Sumantra Maitra writes for the Martin Center that opposition to Critical Race Theory is growing.
[W]hat seems to be the issue? Democratic systems perform on the fundamental premise that representatives will legislate to implement public opinion on which they win elections. If a politician stands on a platform and persuades a majority of the people, he gets elected and is free to legislate his platform into effect. By that logic, none of these bans are problematic. In fact, this process is exactly how the system is supposed to work—and was not working so far.
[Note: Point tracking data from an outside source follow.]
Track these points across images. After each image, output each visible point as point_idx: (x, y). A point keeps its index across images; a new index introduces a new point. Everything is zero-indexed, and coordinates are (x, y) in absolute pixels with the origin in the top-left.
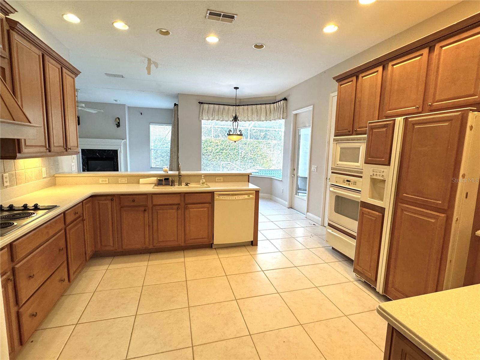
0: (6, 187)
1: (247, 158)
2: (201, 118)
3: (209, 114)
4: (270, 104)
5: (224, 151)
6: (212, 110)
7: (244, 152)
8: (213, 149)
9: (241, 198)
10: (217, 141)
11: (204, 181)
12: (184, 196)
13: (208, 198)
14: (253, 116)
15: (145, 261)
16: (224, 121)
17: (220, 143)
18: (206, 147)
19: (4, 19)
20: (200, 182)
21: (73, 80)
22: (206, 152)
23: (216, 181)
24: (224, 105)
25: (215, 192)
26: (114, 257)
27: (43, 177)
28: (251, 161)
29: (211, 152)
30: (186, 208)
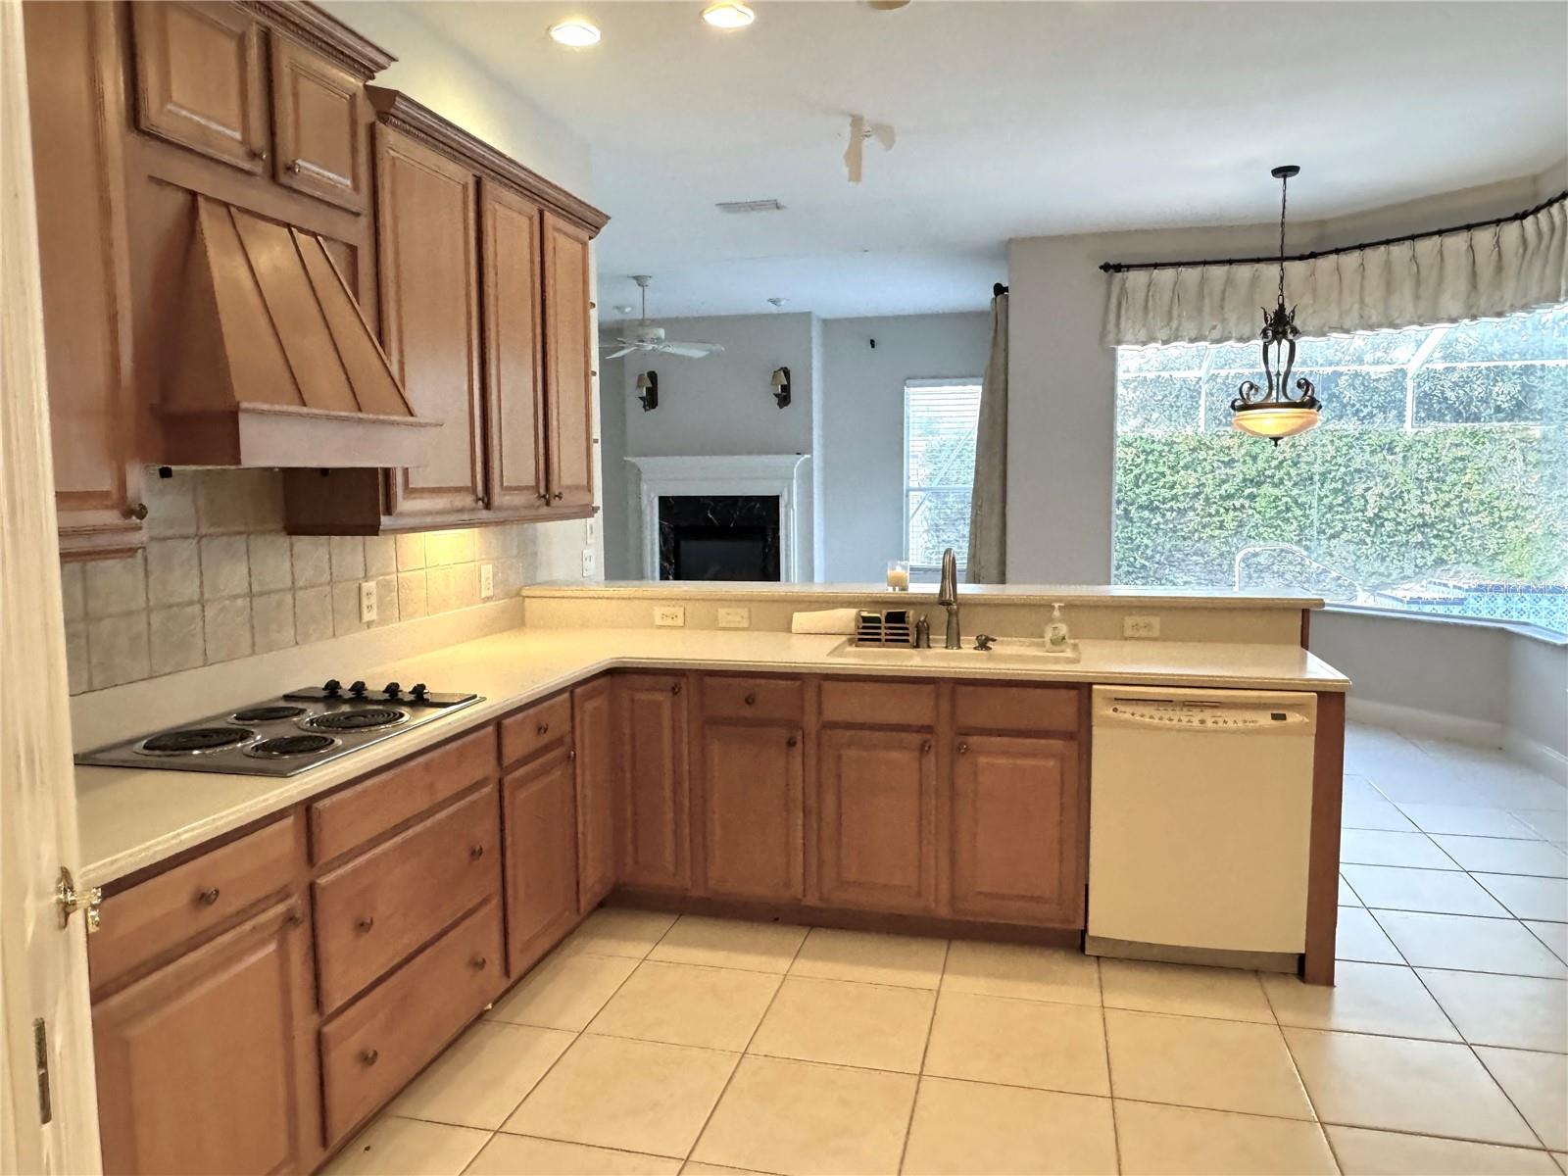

The market was rigged and needed an intervention. …
… [T]here’s a philosophical difference in legislating course curriculum, which can be used as propaganda, and legislating pseudoscience and divisive concepts out of the curriculum.
The two are not the same, just as a man pushing a woman in front of an oncoming train isn’t the same as a man pushing her out of the way of an oncoming train just because he is pushing a woman (to paraphrase William F. Buckley).
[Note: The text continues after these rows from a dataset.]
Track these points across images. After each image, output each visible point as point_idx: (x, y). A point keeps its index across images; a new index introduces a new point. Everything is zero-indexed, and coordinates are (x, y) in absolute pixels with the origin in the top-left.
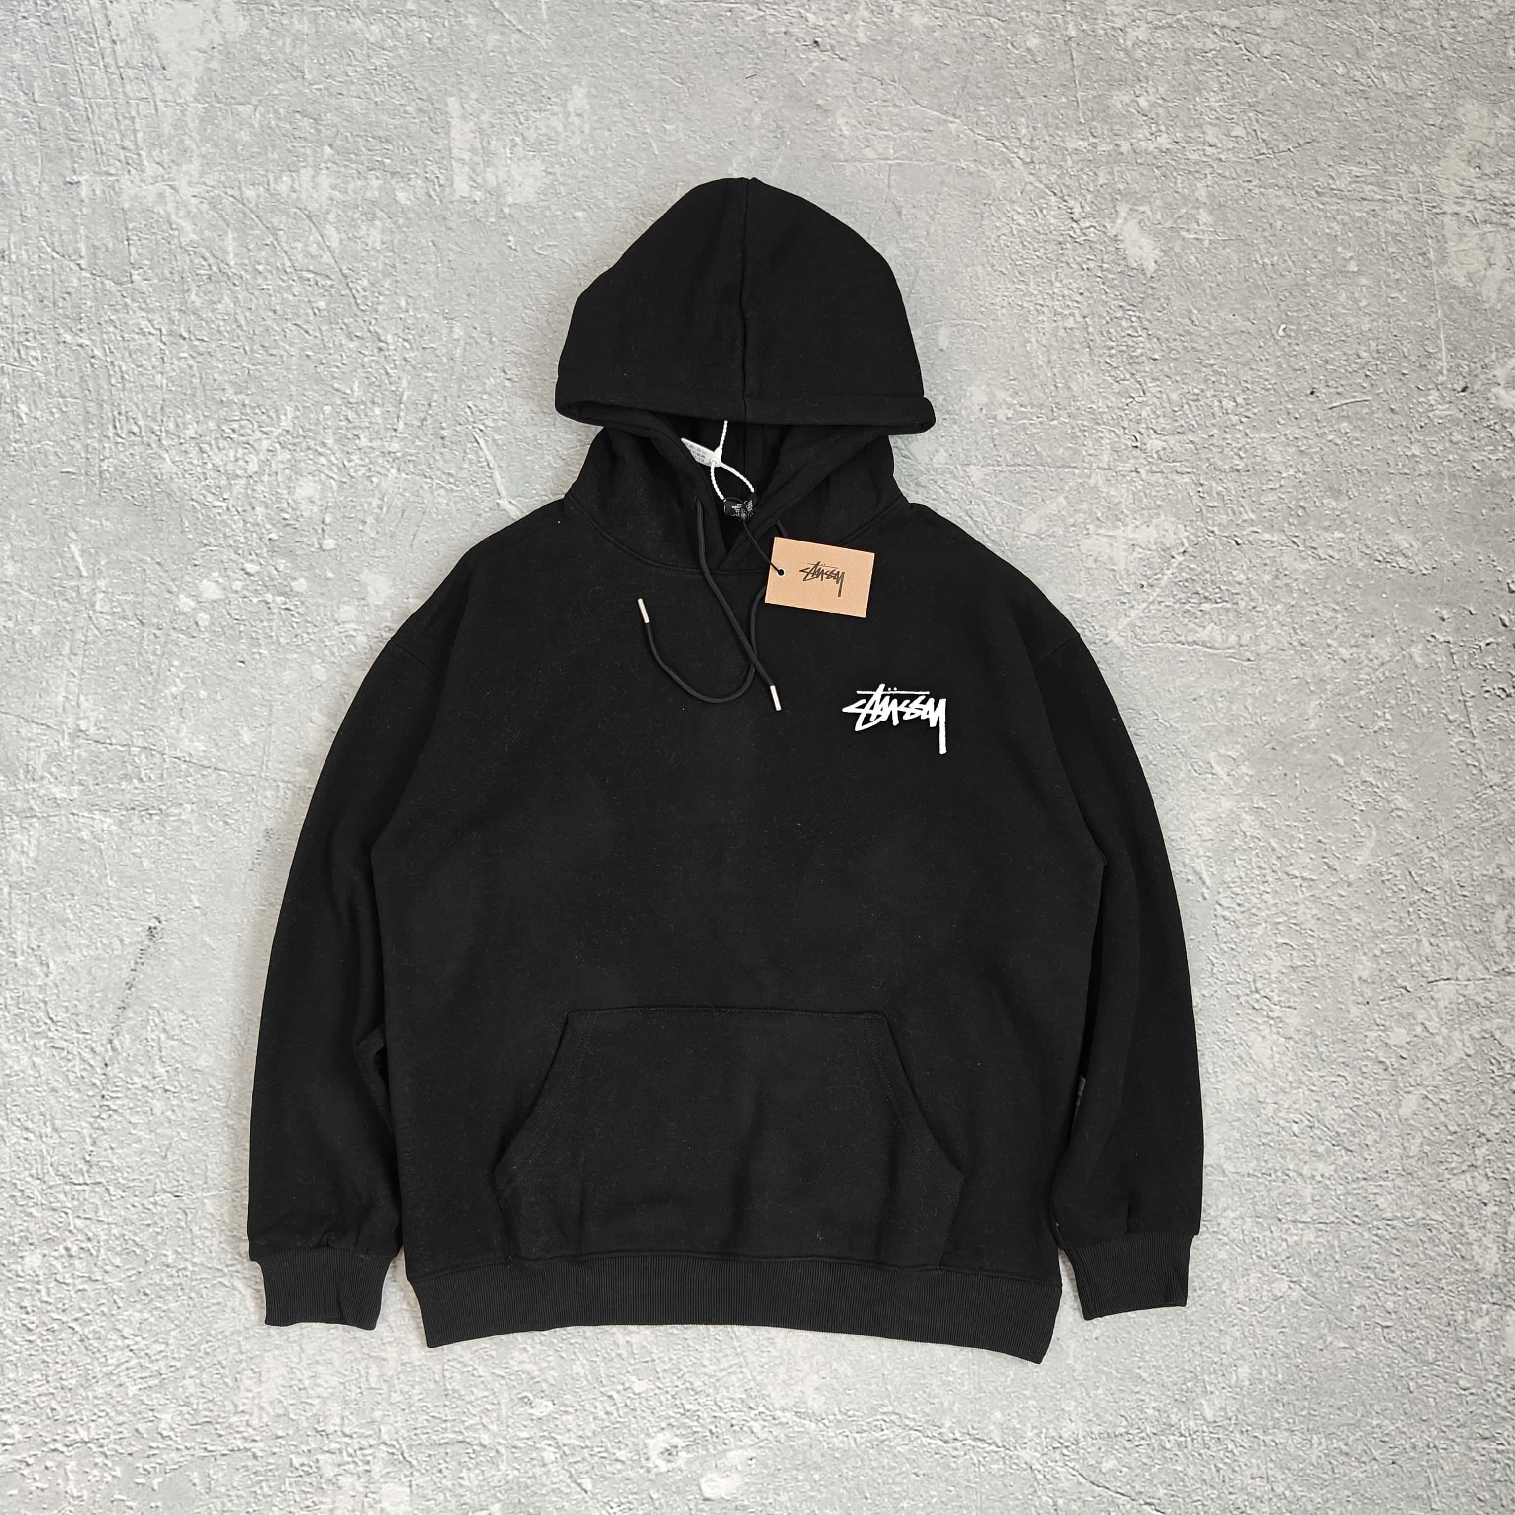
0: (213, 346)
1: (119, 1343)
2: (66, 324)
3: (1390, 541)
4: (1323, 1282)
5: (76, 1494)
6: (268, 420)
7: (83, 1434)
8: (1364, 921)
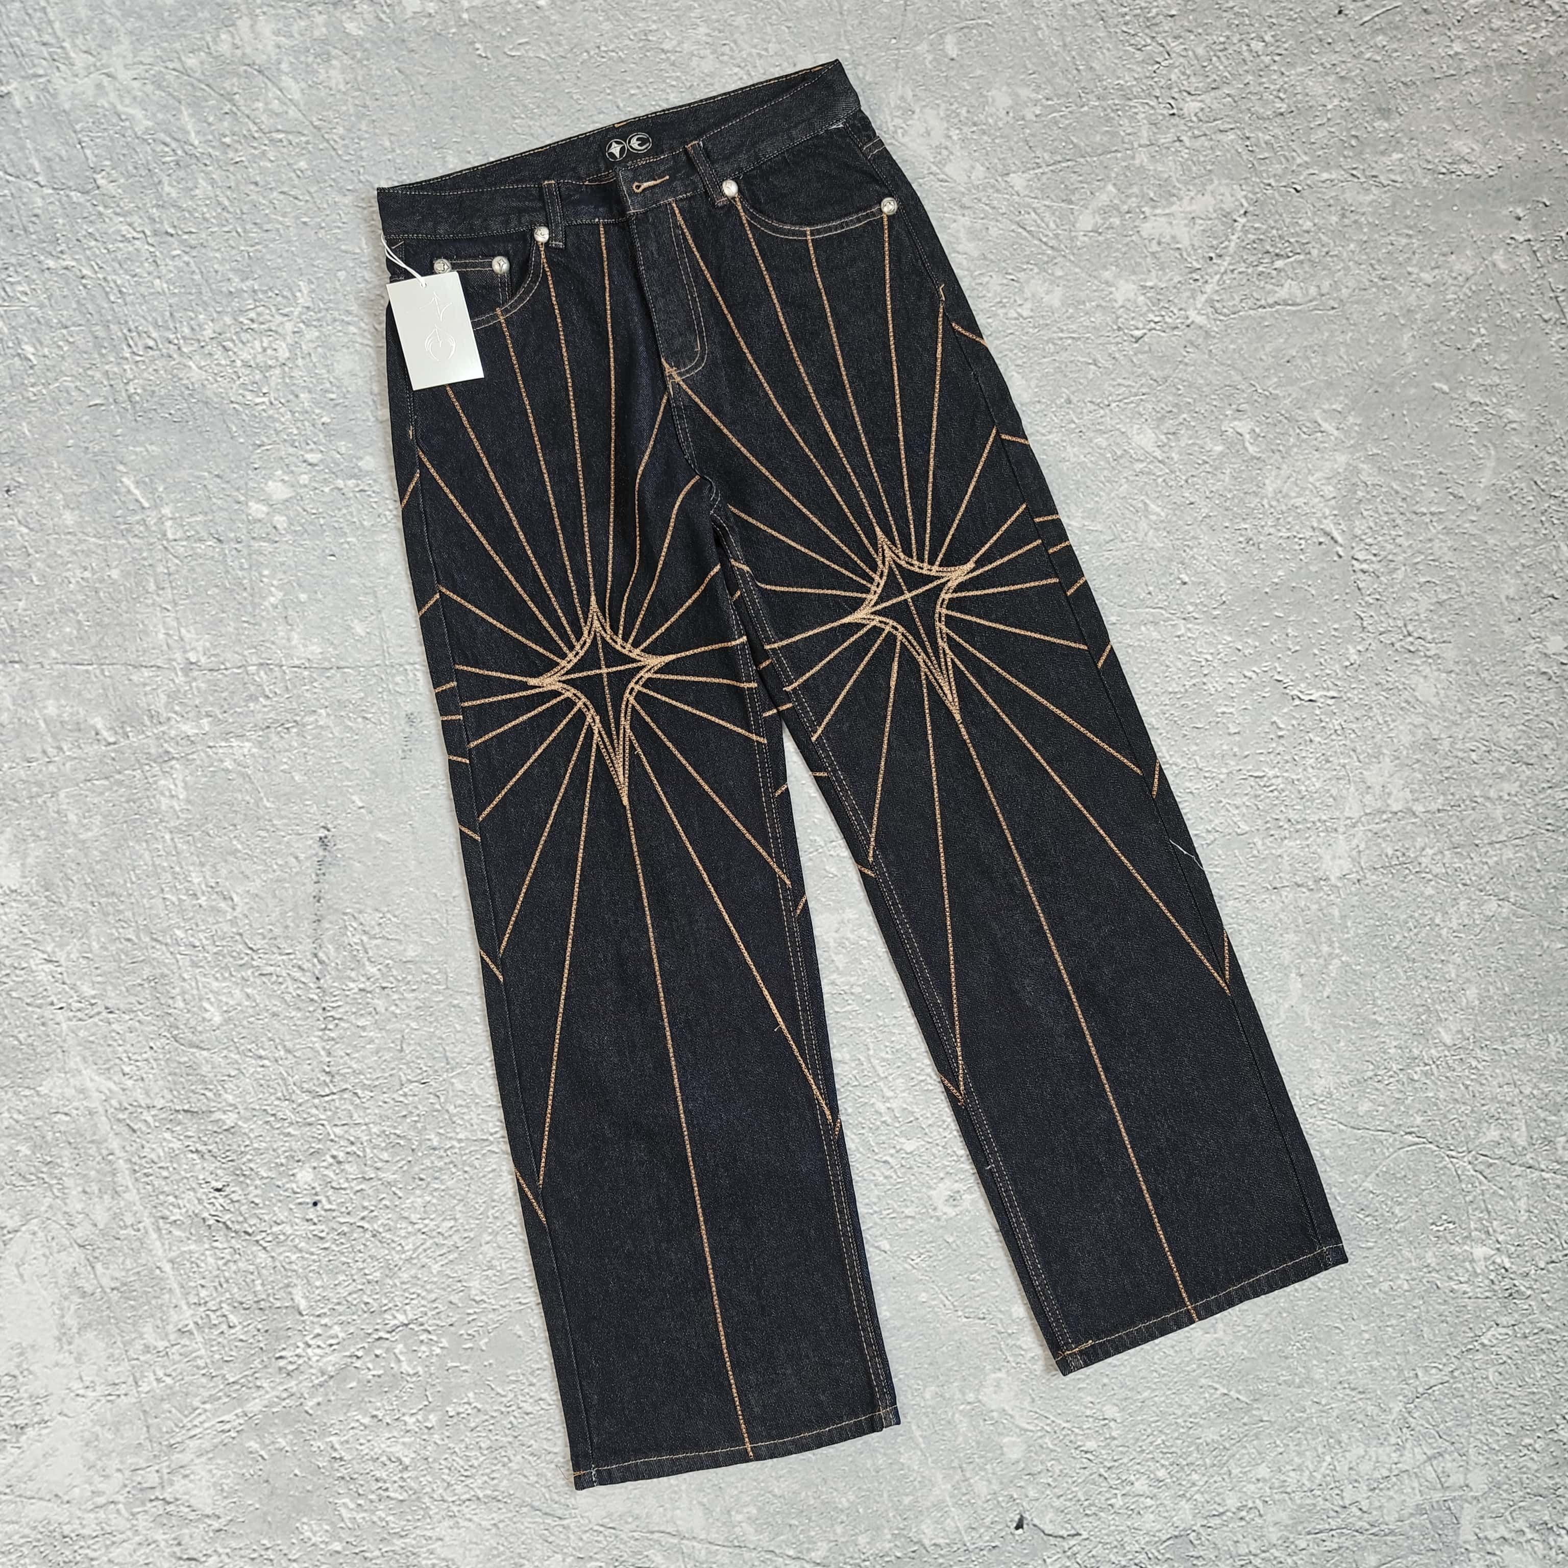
0: (204, 236)
1: (410, 1229)
2: (44, 249)
3: (1451, 149)
4: (1529, 894)
5: (411, 1372)
6: (284, 301)
7: (402, 1318)
8: (1500, 541)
There is a qualitative difference between the two acts. Activists on the left frame any governmental limits on racial trainings as “ideological incursions,” but claim that stuffing every institution, funding committee, and public body with radicals is the march of progress toward objectivity and enlightenment.
Legislation to bring a semblance of balance is in fact necessary when the entire ideological edifice is under the control of the left. Legislation is not value-neutral, but it is the only way to implement policy in a democratic polity. At the time of writing, Ontario and Calgary in Canada have legislated and mandated free speech in schools. Most importantly, in Britain, the higher ed department has taken the fight in a landmark policy by mandating free speech on penalty of fines, putting the burden of implementation on universities.
There is some difference between studying critical race theory as an academic discipline and using critical race theory to purge opposing ideas in the academy.